无人机(UAV)的目标检测技术依赖于深度神经网络(DNNs),这些网络对攻击非常敏感。然而,UAV领域现有算法生成的攻击补丁对攻击的自然性非常关注。此外,直接对攻击补丁施加约束会使得生成看起来自然的人工补丁变得困难,同时保证高攻击成功率。我们注意到,当补丁的整体颜色与环境相同时,它们看起来是自然的。因此,我们提出了一种名为环境匹配攻击(EMA)的新方法来解决在颜色约束下优化攻击补丁的问题。据我们所知,这是第一个考虑UAV领域自然补丁的论文。EMA方法利用预训练的稳定扩散的强烈先验知识引导攻击补丁的优化方向,其中文本指导可以限制补丁的颜色。为了更好地匹配环境,适当调整补丁的对比度和亮度。我们不是优化攻击补丁本身,而是优化一个攻击补丁,该补丁初始化为零,以便模型可以更好地平衡攻击性能和自然性。在DroneVehicle和Carpk数据集上进行的实验表明,我们的工作在数字攻击(MAP%不超过2)方面的攻击性能与基线方法相当,在物理特定场景中超过了基线方法,并且在可视化和颜色差异方面具有显著的优越性。
https://arxiv.org/abs/2405.07595
Point cloud registration is a fundamental task for estimating rigid transformations between point clouds. Previous studies have used geometric information for extracting features, matching and estimating transformation. Recently, owing to the advancement of RGB-D sensors, researchers have attempted to utilize visual information to improve registration performance. However, these studies focused on extracting distinctive features by deep feature fusion, which cannot effectively solve the negative effects of each feature's weakness, and cannot sufficiently leverage the valid information. In this paper, we propose a new feature combination framework, which applies a looser but more effective fusion and can achieve better performance. An explicit filter based on transformation consistency is designed for the combination framework, which can overcome each feature's weakness. And an adaptive threshold determined by the error distribution is proposed to extract more valid information from the two types of features. Owing to the distinctive design, our proposed framework can estimate more accurate correspondences and is applicable to both hand-crafted and learning-based feature descriptors. Experiments on ScanNet show that our method achieves a state-of-the-art performance and the rotation accuracy of 99.1%.

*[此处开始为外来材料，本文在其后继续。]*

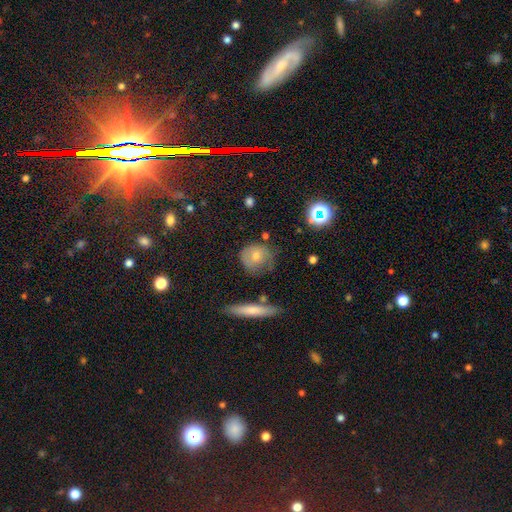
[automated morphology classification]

点云配准是将点云之间估计刚性变换的基本任务。之前的研究已经利用几何信息提取特征、匹配和估计变换。然而,由于RGB-D传感器的进步,研究人员试图利用视觉信息来提高配准性能。然而,这些研究仅通过深度特征融合来提取独特的特征,这无法有效地解决每个特征的弱点,也无法充分利用有效信息。在本文中,我们提出了一个新的特征组合框架,该框架应用了较宽松但更有效的融合,可以实现更好的性能。基于变换一致性的显式滤波器被设计为组合框架,可以克服每个特征的弱点。还提出了一个由错误分布决定的自适应阈值,用于从两种类型的特征中提取更多有效信息。由于其独特的设计,我们提出的框架可以估计更精确的对应关系,并适用于手工制作的和学习式的特征描述符。在ScanNet上的实验表明,我们的方法达到最先进的性能,旋转精度为99.1%。

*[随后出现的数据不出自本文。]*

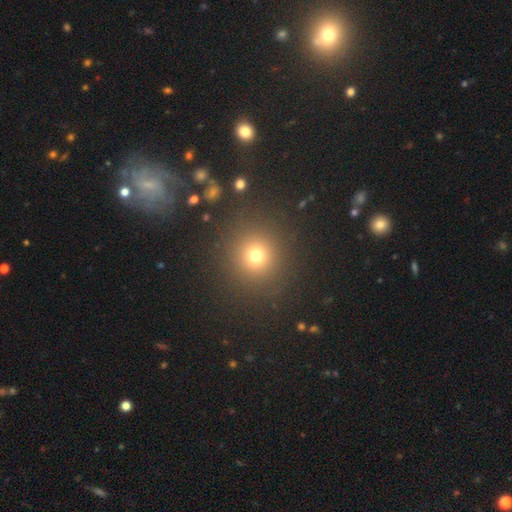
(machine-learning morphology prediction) Smooth or featured? smooth (72%)
How rounded? round (90%)
Merging? none (86%)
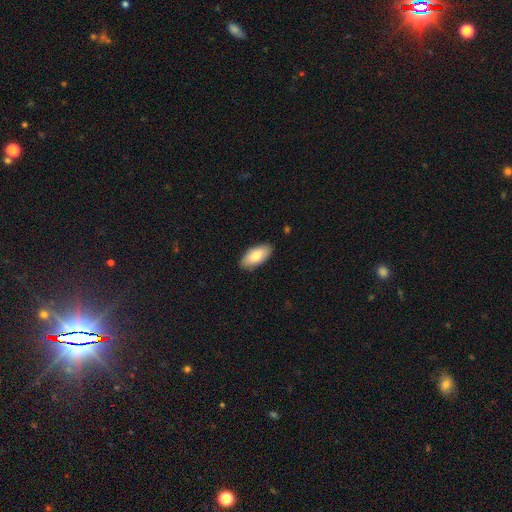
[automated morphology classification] smooth-or-featured: smooth: 79% | featured or disk: 15% | star or artifact: 6%
  how-rounded: in between: 92% | cigar-shaped: 6% | round: 2%
  merging: none: 89% | minor disturbance: 9% | major disturbance: 2% | merger: 1%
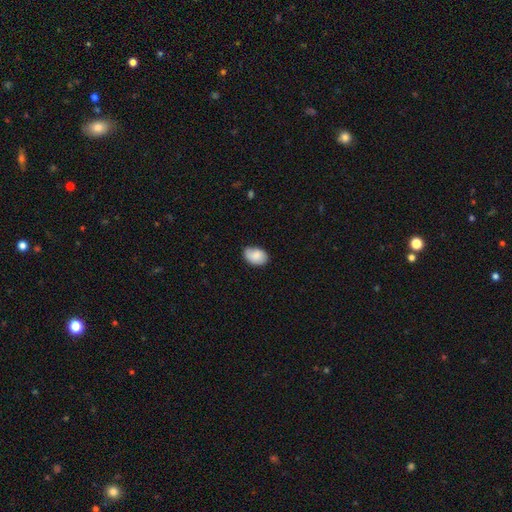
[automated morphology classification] Smooth or featured? smooth (81%)
How rounded? in between (84%)
Merging? none (67%)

https://arxiv.org/abs/2405.07594
Linking (aligning) biomedical concepts across diverse data sources enables various integrative analyses, but it is challenging due to the discrepancies in concept naming conventions. Various strategies have been developed to overcome this challenge, such as those based on string-matching rules, manually crafted thesauri, and machine learning models. However, these methods are constrained by limited prior biomedical knowledge and can hardly generalize beyond the limited amounts of rules, thesauri, or training samples. Recently, large language models (LLMs) have exhibited impressive results in diverse biomedical NLP tasks due to their unprecedentedly rich prior knowledge and strong zero-shot prediction abilities. However, LLMs suffer from issues including high costs, limited context length, and unreliable predictions. In this research, we propose PromptLink, a novel biomedical concept linking framework that leverages LLMs. It first employs a biomedical-specialized pre-trained language model to generate candidate concepts that can fit in the LLM context windows. Then it utilizes an LLM to link concepts through two-stage prompts, where the first-stage prompt aims to elicit the biomedical prior knowledge from the LLM for the concept linking task and the second-stage prompt enforces the LLM to reflect on its own predictions to further enhance their reliability. Empirical results on the concept linking task between two EHR datasets and an external biomedical KG demonstrate the effectiveness of PromptLink. Furthermore, PromptLink is a generic framework without reliance on additional prior knowledge, context, or training data, making it well-suited for concept linking across various types of data sources. The source code is available at this https URL.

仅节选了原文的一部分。